Basic mathematical foundations of probability

Definitions:

Sample space: The set of all possible outcomes of an "experiment" or other situation. Exactly one of these outcomes actually occurs.
Event: A subset of the sample space
We will usually denote the sample space by S and other events by other upper case letters.

Examples:

We roll one 6-sided die. The sample space is S = { 1, 2, 3, 4, 5, 6 }. The event "roll > 4" is the subset { 5, 6 }.
We roll two 6-sided dice (one red die and one green die). The sample space has 6x6 = 36 elements, each a pair of results, (red, green): S = { (1,1), (1,2), ..., (2,1), (2,2), ... (6,5), (6,6) }. The event "sum of rolls > 7" is the subset { (2,6), (3,5), (3,6), (4,4), (4,5), (4,6), (5,3), (5,4), (5,5), (5,6), (6,2), (6,3), (6,4), (6,5), (6,6) }.

Axioms:

For any event A, P(A) >= 0.
If S is the sample space, P(S) = 1.
For any disjoint events A₁, A₂, A₃, ...
P(A₁ U A₂ U A₂ U ...) = P(A₁) + P(A₂) + P(A₃) + ...

Theorem: P(A^c) = 1 - P(A)

Theorem: P(A U B) = P(A) + P(B) - P(A intersection B)

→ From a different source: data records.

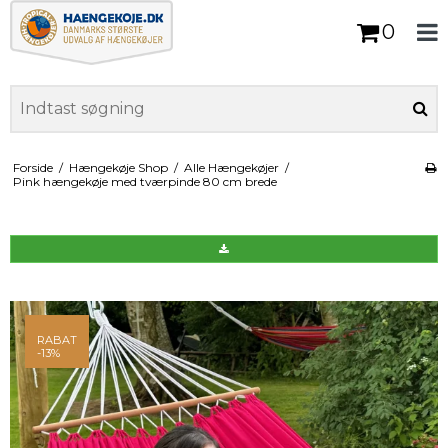
0
Forside
/
Hængekøje Shop
/
Alle Hængekøjer
/
Pink hængekøje med tværpinde 80 cm brede
RABAT
-13%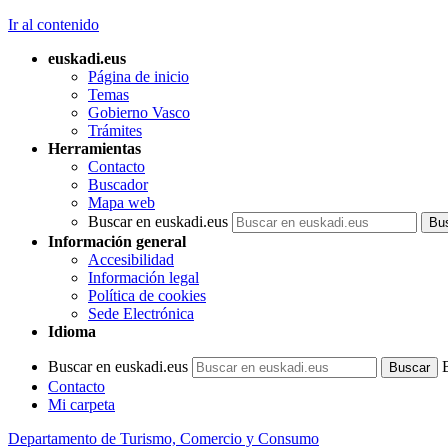
Ir al contenido
euskadi.eus
Página de inicio
Temas
Gobierno Vasco
Trámites
Herramientas
Contacto
Buscador
Mapa web
Buscar en euskadi.eus
Información general
Accesibilidad
Información legal
Política de cookies
Sede Electrónica
Idioma
Buscar en euskadi.eus
Contacto
Mi carpeta
Departamento de Turismo, Comercio y Consumo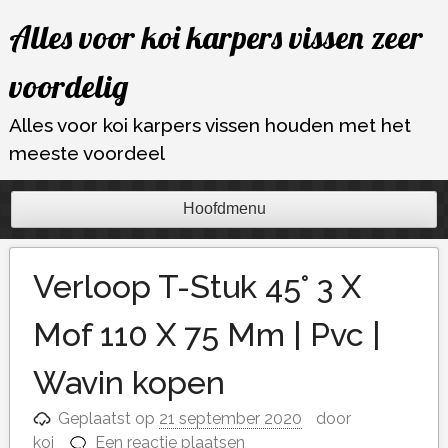
Ga
Alles voor koi karpers vissen zeer
naar
de
voordelig
inhoud
Alles voor koi karpers vissen houden met het
meeste voordeel
Hoofdmenu
Verloop T-Stuk 45° 3 X
Mof 110 X 75 Mm | Pvc |
Wavin kopen
Geplaatst op
21 september 2020
door
koi
Een reactie plaatsen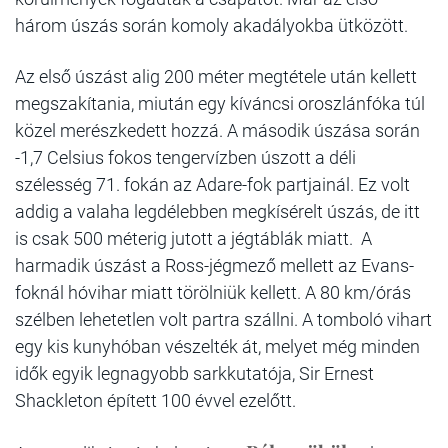
három úszás során komoly akadályokba ütközött.
Az első úszást alig 200 méter megtétele után kellett
megszakítania, miután egy kíváncsi oroszlánfóka túl
közel merészkedett hozzá. A második úszása során
-1,7 Celsius fokos tengervízben úszott a déli
szélesség 71. fokán az Adare-fok partjainál. Ez volt
addig a valaha legdélebben megkísérelt úszás, de itt
is csak 500 méterig jutott a jégtáblák miatt. A
harmadik úszást a Ross-jégmező mellett az Evans-
foknál hóvihar miatt törölniük kellett. A 80 km/órás
szélben lehetetlen volt partra szállni. A tomboló vihart
egy kis kunyhóban vészelték át, melyet még minden
idők egyik legnagyobb sarkkutatója, Sir Ernest
Shackleton épített 100 évvel ezelőtt.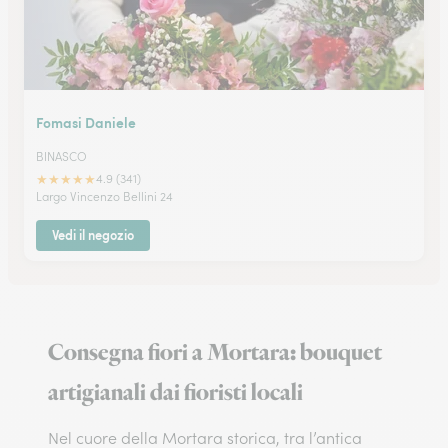
Fomasi Daniele
BINASCO
★
★
★
★
★
4.9 (341)
Largo Vincenzo Bellini 24
Vedi il negozio
Consegna fiori a Mortara: bouquet
artigianali dai fioristi locali
Nel cuore della Mortara storica, tra l’antica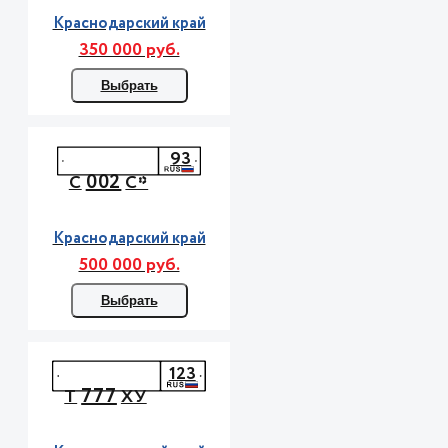
Краснодарский край
350 000 руб.
Выбрать
93
002
С
С*
Краснодарский край
500 000 руб.
Выбрать
123
777
Т
ХУ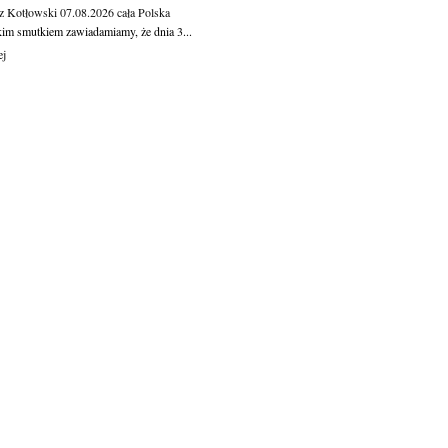
z Kotłowski
07.08.2026
cała Polska
kim smutkiem zawiadamiamy, że dnia 3...
ej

Probability with equally-likely outcomes:

It's sometimes reasonable to assume that all the outcomes in the sample space are equally likely. We can then let the probability of an event, E, be the fraction of outcomes in S that are in E:
P(E) = #(E) / #(S)

Example:

We roll two dice, and use the sample space mentioned above. If the dice are "fair", it's reasonable to assume equally likely outcomes. Referring to the event "sum of rolls > 7" above, we get
P(sum of rolls > 7) = 15/36